Retail sales figures out on Tuesday could influence the Fed’s tone next week. Retail sales are forecast to slow from the 1.3% month-on-month rate seen in April to 0.3% in May, though this is still a healthy pace. The other major data out of the US next week is inflation on Thursday. Annual CPI is expected to rise by 1.1% in May, unchanged from the previous month. Core inflation is also forecast to hold steady at 2.1%. Also to watch for the US are producer prices and industrial production on Wednesday, and housing starts and building permits on Friday.
Bank of Japan may follow US with no move in June
The Bank of Japan will announce its latest monetary policy decision within hours of the Fed’s announcement. The majority of economists are forecasting that the BoJ will keep policy unchanged on Thursday, although the Bank has a tendency to surprise. Like the Fed, the BoJ is more likely to act in July once the Brexit vote is out of the way and there is more data to assess. The yen continues to trade near highs last seen in October 2014 but even if the BoJ is planning a July move, it is unlikely to provide any clear signals on Thursday, keeping the yen at uncomfortably high levels for now.
SNB to keep rates on hold
The Swiss National Bank hasn’t had much success in pushing the franc lower despite cutting interest rates to record low negative territory. The Swiss central bank is expected to keep the interest rate on sight deposits at -0.75% but will publish new growth and inflation forecasts. With GDP growth in the first quarter falling short of expectations and the franc coming back in favour in recent months due to safe-haven flows, the SNB may signal further easing.
Busy week for the UK
The UK will have a busy calendar next week, including the Bank of England’s monetary policy meeting. With just a week to go until the EU referendum, the Bank of England is forecast to keep rates on hold on Thursday and is not expected to deviate much from its quarterly assessment last month.

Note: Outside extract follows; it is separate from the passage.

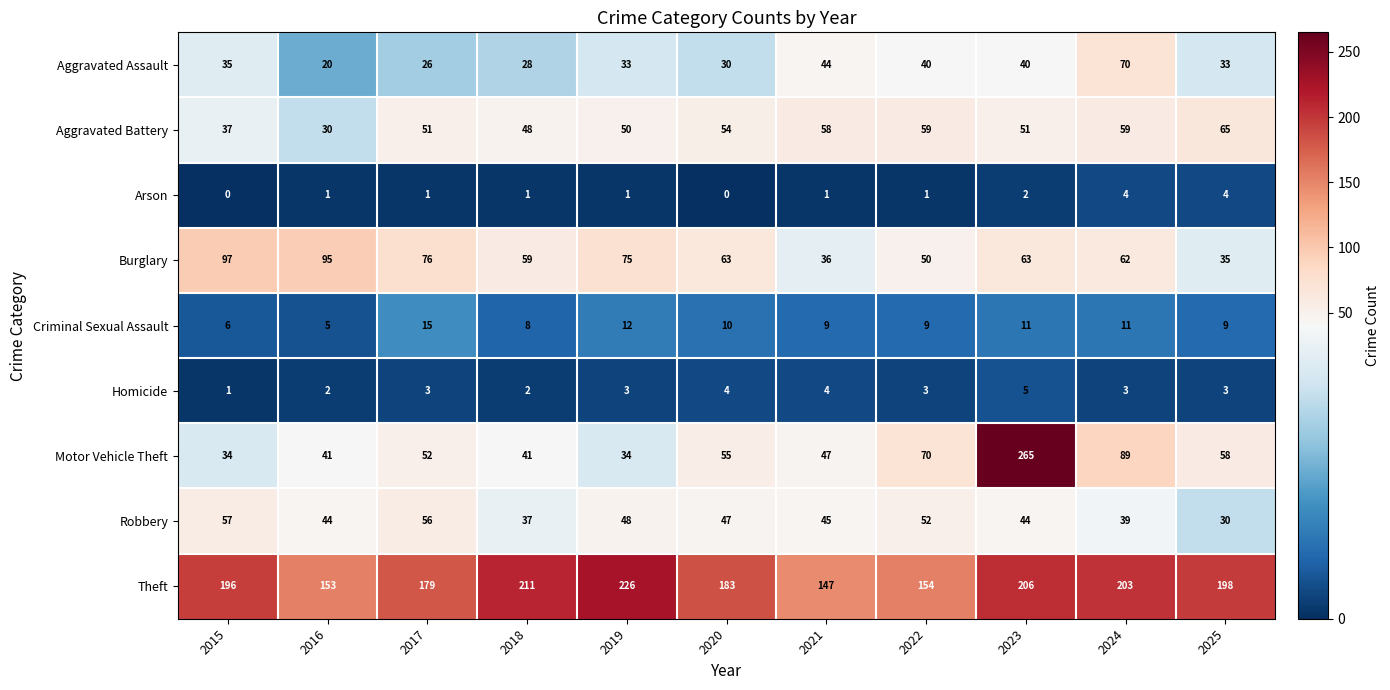

What is the highest value of the Burglary series?

97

However, recent upbeat data suggests the first quarter soft patch was only temporary and key indicators next week should shed more light on how the UK economy is currently performing. Inflation data out on Tuesday is expected to show annual CPI to edge up from 0.3% in April to 0.4% in May. Core inflation is also forecast to tick up, from 1.2% to 1.3%. Unemployment data will follow on Wednesday with the jobless rate expected to stay unchanged at 5.1% in the three months to April. Average weekly earnings are forecast to moderate though, slowing from 2% year-on-year in March, to 1.7% in April. Also expected to slow slightly are retail sales. The monthly growth in British retail sales is forecast to ease to 0.3% in May, following the surprise 1.3% surge seen in the previous month. Pound traders will likely ignore the data as Brexit opinion polls will get ever more closely scrutinized ahead of the EU referendum on June 23.
Aussie and kiwi vulnerable to data next week
The Australian and New Zealand dollars were both one of the best performing currencies this week as the RBA and RBNZ sounded less dovish than usual after their June policy meetings. The aussie may see some reaction to jobs data out on Thursday. Employment in Australia is forecast to rise by 15k in May, slightly stronger than the 10.8k rate in April, keeping the jobless rate at 5.7%. The kiwi on the other hand will come in focus as New Zealand publishes its first quarter GDP growth figures on Wednesday.